Собственно говоря, Салтыков уже нащупывал ответ на вопросы, мучившие Нагибина, ответ — освобождение, ответ — преодоление. Конечно, ответ этот был еще неполный, частичный, тоже — мыслительный, теоретический. Салтыков преодолевает гибельное «нагибинство», вдруг открывая, в финале, своему герою непреложную истину: одна только деятельность в состоянии совершить великое дело примирения теории и практики, разума и жизни.
И в самом деле, «призывы бытия» требовали деятельности. К такой практической деятельности, к решению собственных, национальных вопросов звал в эти годы и Белинский. Больной, умирающий, писал он в июле 1847 года Гоголю: крепостнической России нужно «пробуждение в народе чувства человеческого достоинства, столько веков потерянного в грязи и неволе». «Самые живые, современные национальные вопросы в России теперь: уничтожение крепостного права, отменение телесного наказания, введение, по возможности, строгого выполнения хотя тех законов, которые уже есть».

### ОБ УПРАЖНЕНИИ
Выведите без изменений часть отрывка о Салтыкове и Белинском между словами «Собственно говоря, Салтыков» и «разума и жизни.» включительно.

Собранные данные:
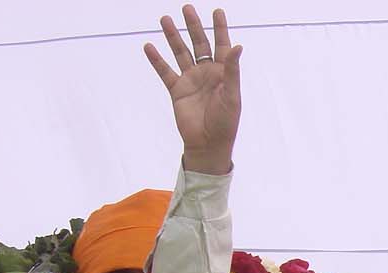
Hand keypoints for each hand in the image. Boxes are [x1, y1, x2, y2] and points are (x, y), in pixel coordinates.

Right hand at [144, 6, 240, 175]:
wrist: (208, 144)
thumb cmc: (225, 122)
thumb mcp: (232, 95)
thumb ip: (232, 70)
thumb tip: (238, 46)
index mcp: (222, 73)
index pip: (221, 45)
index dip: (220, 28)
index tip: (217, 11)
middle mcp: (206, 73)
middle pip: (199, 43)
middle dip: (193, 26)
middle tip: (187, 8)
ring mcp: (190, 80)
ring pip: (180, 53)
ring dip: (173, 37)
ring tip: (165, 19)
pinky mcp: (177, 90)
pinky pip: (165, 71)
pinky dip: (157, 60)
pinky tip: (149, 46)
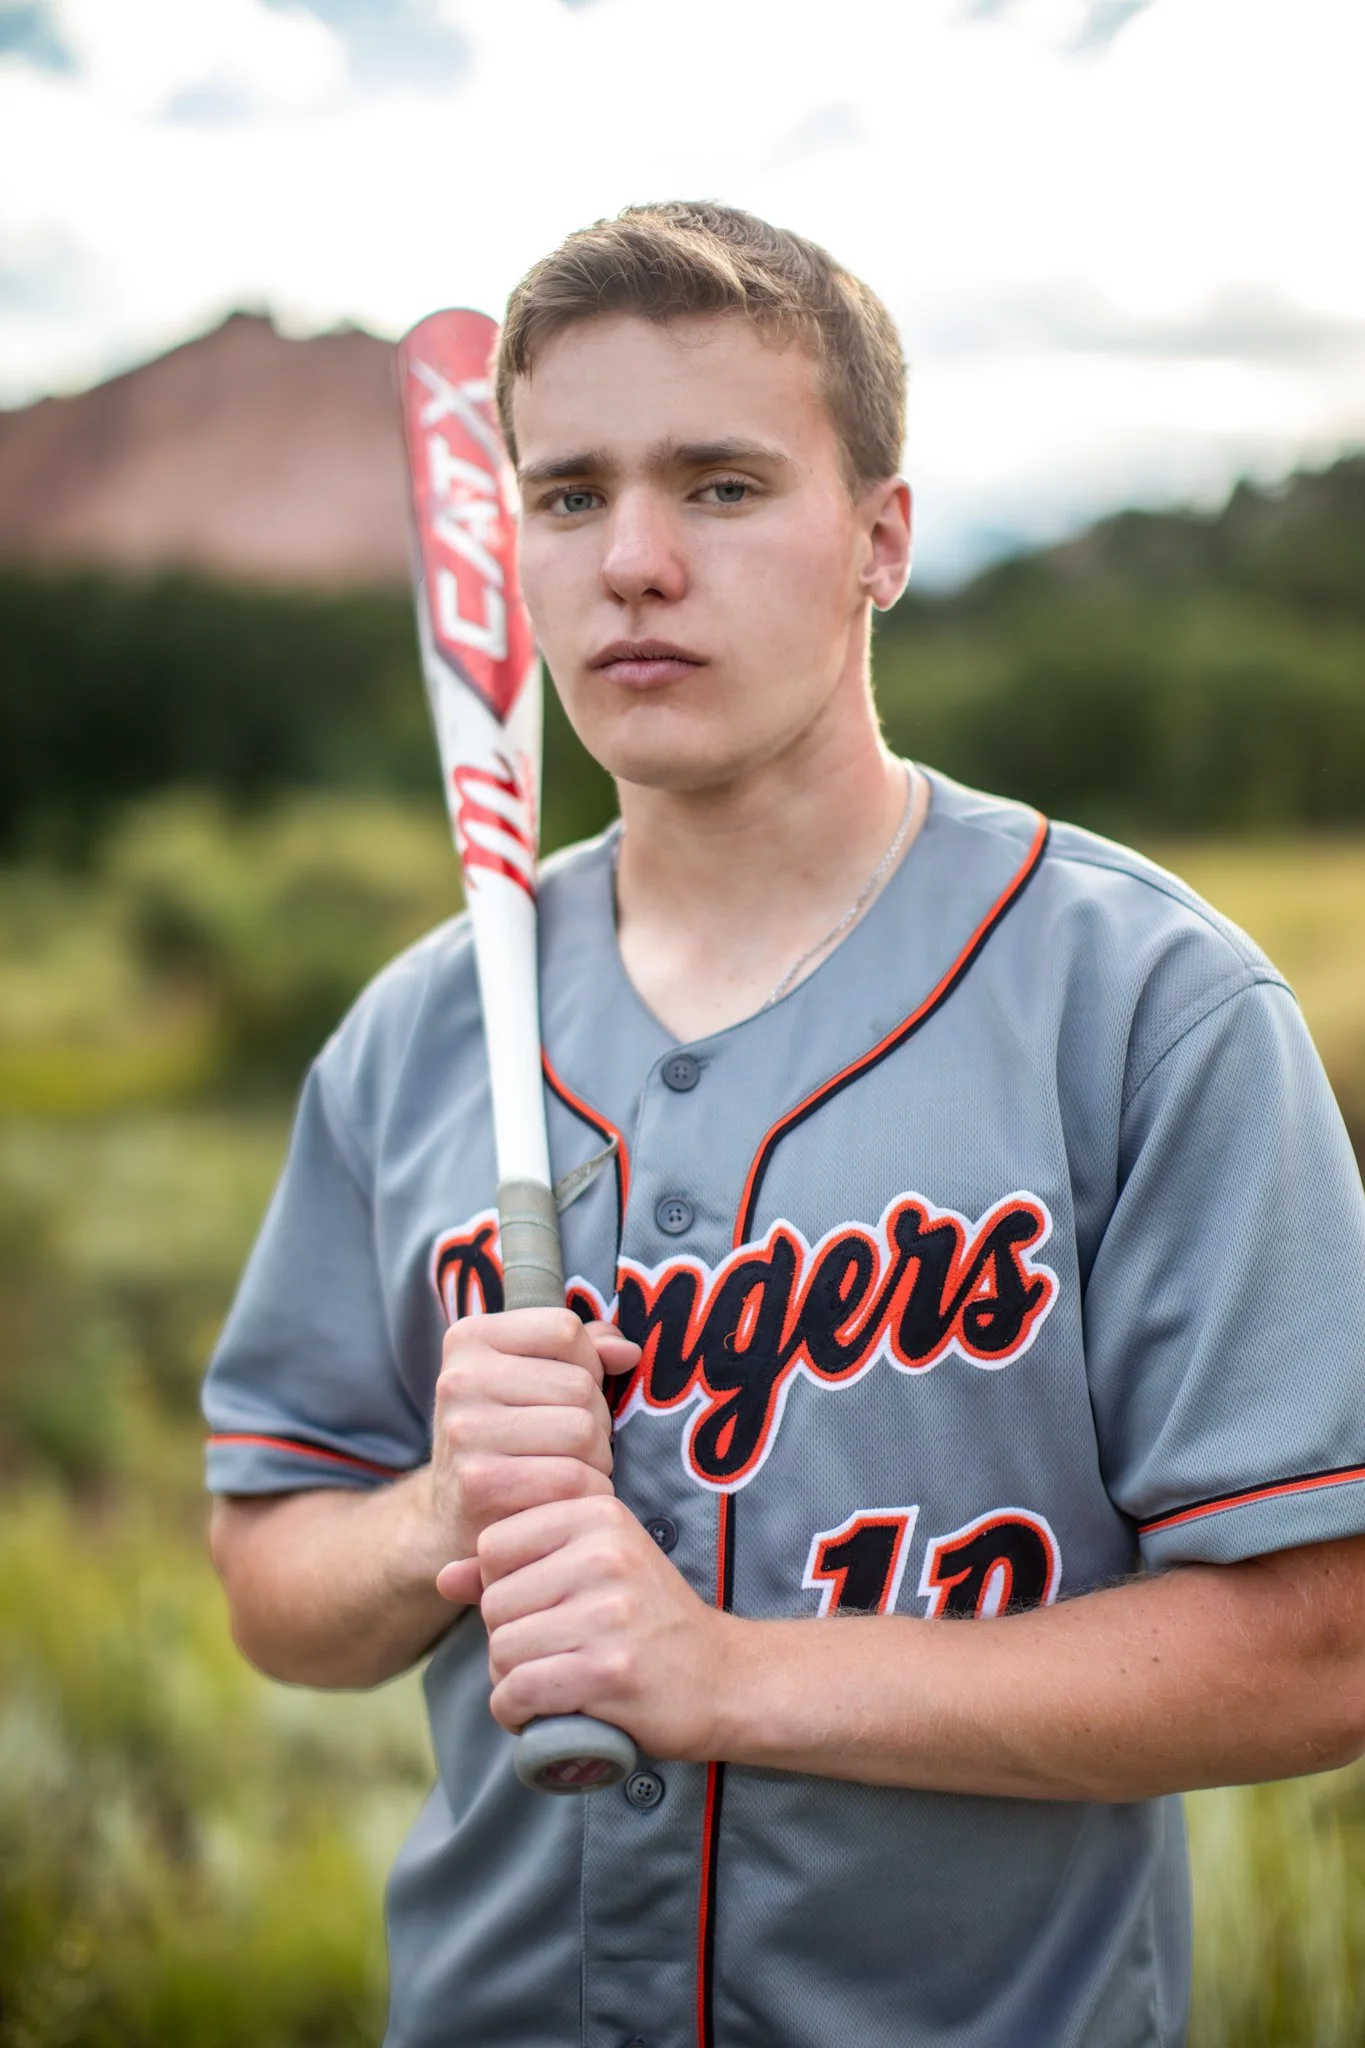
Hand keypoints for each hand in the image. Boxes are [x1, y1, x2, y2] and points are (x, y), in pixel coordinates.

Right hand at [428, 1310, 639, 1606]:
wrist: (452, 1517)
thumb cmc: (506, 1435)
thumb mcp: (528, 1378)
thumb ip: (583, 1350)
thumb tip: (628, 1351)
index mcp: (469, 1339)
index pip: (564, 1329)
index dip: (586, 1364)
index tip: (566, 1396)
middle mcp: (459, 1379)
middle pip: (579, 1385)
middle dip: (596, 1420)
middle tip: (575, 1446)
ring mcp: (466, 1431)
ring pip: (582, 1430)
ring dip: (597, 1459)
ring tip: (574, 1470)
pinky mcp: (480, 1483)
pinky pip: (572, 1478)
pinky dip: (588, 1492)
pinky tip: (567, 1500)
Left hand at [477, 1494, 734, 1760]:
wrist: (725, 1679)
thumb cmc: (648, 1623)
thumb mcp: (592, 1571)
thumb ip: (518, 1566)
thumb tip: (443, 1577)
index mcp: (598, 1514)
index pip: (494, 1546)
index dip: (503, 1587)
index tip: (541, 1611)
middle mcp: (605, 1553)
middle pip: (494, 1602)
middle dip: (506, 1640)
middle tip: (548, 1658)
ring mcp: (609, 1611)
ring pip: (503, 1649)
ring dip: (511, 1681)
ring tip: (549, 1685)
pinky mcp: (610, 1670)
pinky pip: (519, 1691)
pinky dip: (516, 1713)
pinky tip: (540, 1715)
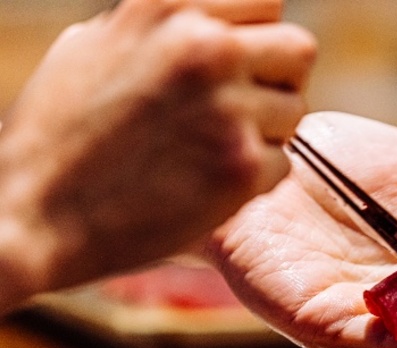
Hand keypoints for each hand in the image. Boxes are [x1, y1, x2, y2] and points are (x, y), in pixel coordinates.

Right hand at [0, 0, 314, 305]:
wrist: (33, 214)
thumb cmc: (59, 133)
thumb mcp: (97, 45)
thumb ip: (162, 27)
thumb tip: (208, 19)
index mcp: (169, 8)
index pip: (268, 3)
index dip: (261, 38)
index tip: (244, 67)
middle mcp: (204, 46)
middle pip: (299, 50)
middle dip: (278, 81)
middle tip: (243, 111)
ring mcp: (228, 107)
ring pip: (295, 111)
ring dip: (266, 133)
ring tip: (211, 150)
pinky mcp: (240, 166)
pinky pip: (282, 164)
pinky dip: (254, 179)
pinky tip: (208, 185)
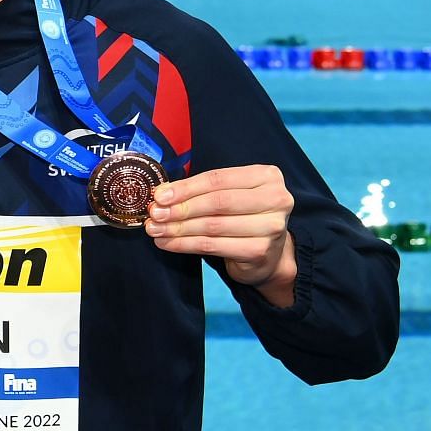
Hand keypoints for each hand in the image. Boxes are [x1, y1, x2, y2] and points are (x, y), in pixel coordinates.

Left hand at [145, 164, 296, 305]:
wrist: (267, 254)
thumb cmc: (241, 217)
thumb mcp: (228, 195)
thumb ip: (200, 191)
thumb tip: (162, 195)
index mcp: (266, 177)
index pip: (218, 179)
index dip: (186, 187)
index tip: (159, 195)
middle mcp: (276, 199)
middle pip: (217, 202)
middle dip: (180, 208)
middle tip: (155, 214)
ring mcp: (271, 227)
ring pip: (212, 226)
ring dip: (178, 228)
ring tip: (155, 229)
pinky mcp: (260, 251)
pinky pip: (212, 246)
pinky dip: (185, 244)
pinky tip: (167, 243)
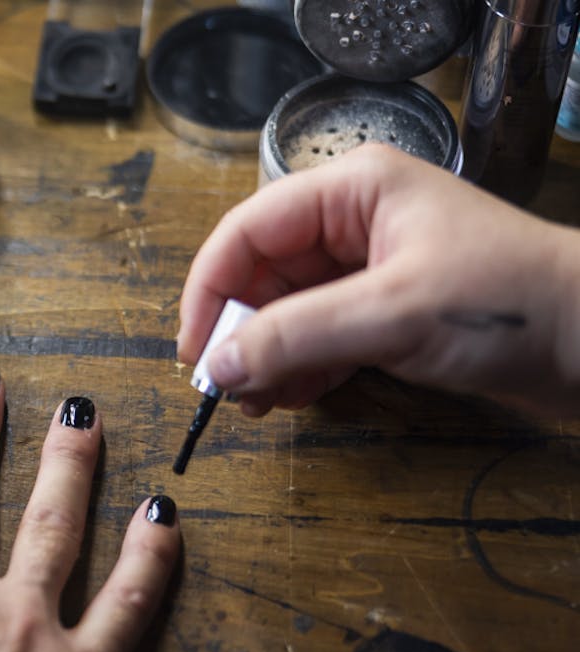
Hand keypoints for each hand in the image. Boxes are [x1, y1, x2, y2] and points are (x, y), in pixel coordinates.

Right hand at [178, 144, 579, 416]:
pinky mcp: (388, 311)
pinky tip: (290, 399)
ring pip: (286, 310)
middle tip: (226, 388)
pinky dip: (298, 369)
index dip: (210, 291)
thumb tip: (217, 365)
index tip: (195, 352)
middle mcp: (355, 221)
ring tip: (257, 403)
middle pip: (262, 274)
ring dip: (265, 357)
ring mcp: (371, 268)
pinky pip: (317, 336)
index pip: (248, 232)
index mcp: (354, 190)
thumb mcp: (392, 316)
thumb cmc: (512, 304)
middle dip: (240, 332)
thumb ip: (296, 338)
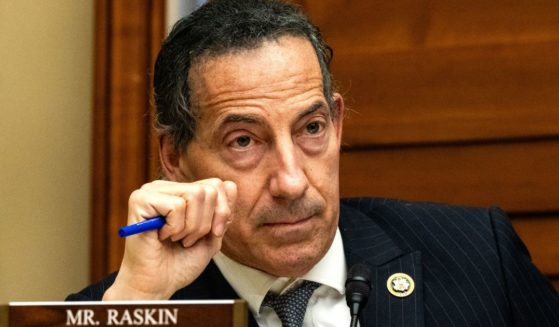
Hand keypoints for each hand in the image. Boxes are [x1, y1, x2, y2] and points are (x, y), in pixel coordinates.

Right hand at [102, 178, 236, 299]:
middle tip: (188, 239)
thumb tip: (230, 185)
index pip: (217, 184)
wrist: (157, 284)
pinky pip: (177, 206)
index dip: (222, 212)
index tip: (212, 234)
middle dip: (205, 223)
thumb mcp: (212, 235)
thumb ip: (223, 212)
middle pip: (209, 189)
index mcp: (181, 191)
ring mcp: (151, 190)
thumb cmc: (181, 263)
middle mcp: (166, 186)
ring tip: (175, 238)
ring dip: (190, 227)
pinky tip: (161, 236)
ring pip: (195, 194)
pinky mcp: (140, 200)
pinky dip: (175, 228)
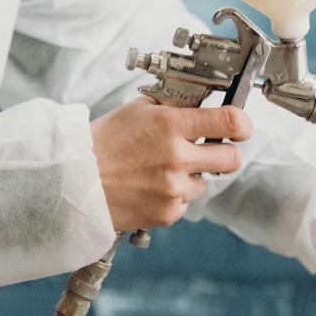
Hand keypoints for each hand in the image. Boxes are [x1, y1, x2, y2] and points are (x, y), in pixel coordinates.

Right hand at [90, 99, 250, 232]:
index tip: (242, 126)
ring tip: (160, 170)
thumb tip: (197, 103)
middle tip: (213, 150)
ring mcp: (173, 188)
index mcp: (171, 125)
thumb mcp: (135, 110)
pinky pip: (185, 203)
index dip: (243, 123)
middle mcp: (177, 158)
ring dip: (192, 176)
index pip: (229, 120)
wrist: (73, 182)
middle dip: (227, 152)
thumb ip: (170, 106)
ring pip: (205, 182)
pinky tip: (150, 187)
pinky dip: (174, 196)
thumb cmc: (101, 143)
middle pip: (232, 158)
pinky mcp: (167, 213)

### ОТВЕТ УПРАЖНЕНИЯ
Собственно говоря, Салтыков уже нащупывал ответ на вопросы, мучившие Нагибина, ответ — освобождение, ответ — преодоление. Конечно, ответ этот был еще неполный, частичный, тоже — мыслительный, теоретический. Салтыков преодолевает гибельное «нагибинство», вдруг открывая, в финале, своему герою непреложную истину: одна только деятельность в состоянии совершить великое дело примирения теории и практики, разума и жизни.